Price's song also features most of the same backing musicians as Domino's song.

Price's vocals have been described as "heartbroken wails", "expressive, wailing", and "gritty". His lyrics deal with teenage angst over a relationship. A previous take of the song opens:

Oh now lawdy lawdy lawdy Miss Clawdy, girl who can your lover be
Well please don't excite me baby, no it can't be me

On the take that was released, Price confusingly uses a line from a later verse, "girl you sho' look good to me", but it stuck.

==Releases and charts==
Specialty Records released "Lawdy Miss Clawdy" in April 1952 and on May 17, 1952, it entered Billboard's R&B chart, staying there a total of 26 weeks. The song reached number one, where it spent seven weeks. According to Art Rupe, the single sold nearly one million copies and record distributors reported that it was selling well outside of the usual R&B market, but it did not appear in Billboard's pop charts. "Lawdy Miss Clawdy" was also one of the top records for 1952 and the 1950s decade.

==Recognition and influence==
"Lawdy Miss Clawdy" became "R&B Record of the Year" for 1952 in both Billboard and Cashbox magazines; it also earned Price Cashboxs "Best New R&B Singer of 1952" designation. In 1995, it was added to the Rock and Roll Hall of Fame's list of the "500 Songs That Shaped Rock and Roll". Authors Dawson and Propes discussed "Lawdy Miss Clawdy" among the first rock and roll songs.

"Lawdy Miss Clawdy" "set the pattern for the rock and roll years in New Orleans" and its success led many to try to emulate it; one author suggests "for a time, every new R&B song coming out of New Orleans sounded suspiciously like "Lawdy Miss Clawdy". In 1953, singer Tommy Ridgley, a friend of Price's who nearly recorded "Lawdy Miss Clawdy" first, recorded a follow-up tune "Oh, Lawdy, My Baby". In 1958, Larry Williams, who had been Lloyd Price's valet, reworked the song to become "Dizzy Miss Lizzy".
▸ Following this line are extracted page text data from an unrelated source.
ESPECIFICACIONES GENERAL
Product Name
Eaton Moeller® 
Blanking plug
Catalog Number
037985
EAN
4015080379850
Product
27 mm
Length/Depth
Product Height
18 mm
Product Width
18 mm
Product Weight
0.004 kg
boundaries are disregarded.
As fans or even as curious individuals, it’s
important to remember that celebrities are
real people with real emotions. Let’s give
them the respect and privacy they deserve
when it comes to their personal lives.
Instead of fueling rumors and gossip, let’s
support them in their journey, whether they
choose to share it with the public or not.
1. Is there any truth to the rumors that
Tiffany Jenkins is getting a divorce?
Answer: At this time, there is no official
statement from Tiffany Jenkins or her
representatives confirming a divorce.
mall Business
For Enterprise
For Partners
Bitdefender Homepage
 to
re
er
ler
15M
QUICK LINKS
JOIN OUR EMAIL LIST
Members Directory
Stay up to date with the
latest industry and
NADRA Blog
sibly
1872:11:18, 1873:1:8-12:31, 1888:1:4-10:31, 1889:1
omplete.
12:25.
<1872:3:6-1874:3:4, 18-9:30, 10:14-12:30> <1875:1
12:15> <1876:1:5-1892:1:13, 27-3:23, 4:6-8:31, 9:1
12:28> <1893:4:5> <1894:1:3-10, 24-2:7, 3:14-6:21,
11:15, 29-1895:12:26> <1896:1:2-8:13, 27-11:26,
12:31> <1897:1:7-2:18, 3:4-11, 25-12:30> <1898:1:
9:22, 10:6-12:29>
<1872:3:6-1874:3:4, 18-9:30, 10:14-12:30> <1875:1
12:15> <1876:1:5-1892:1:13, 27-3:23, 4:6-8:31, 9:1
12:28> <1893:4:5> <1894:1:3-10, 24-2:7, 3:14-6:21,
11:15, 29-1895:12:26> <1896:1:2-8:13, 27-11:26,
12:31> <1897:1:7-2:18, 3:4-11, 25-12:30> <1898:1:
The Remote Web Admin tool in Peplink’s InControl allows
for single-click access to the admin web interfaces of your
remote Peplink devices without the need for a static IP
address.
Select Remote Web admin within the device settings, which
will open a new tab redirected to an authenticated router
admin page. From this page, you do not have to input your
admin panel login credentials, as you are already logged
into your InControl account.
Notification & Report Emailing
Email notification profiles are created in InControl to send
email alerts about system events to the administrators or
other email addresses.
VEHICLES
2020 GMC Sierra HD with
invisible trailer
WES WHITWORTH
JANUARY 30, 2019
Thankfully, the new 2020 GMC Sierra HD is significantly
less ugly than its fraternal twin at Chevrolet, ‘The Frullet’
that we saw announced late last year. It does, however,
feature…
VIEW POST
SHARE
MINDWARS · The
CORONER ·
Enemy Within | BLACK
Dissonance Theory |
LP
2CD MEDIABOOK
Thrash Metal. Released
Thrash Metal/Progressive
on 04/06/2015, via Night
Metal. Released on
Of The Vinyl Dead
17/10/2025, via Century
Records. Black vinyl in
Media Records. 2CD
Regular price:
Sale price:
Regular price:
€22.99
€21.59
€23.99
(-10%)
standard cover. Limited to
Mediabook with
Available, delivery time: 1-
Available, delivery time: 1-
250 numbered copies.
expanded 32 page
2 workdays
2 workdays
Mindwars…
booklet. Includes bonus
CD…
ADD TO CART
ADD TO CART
Price's song has also been identified as "one of the first rhythm and blues records to attract the attention of white Southern teenagers, among them Elvis Presley, who cut his own version four years later" and "becom[ing] a repertoire staple of local country bands".
A variety of artists have recorded "Lawdy Miss Clawdy".

The song is included as a full-length performance by Price and Allen Toussaint in the 2005 documentary film Make It Funky!, which presents a history of New Orleans music and its influence on rhythm and blues, rock and roll, funk and jazz.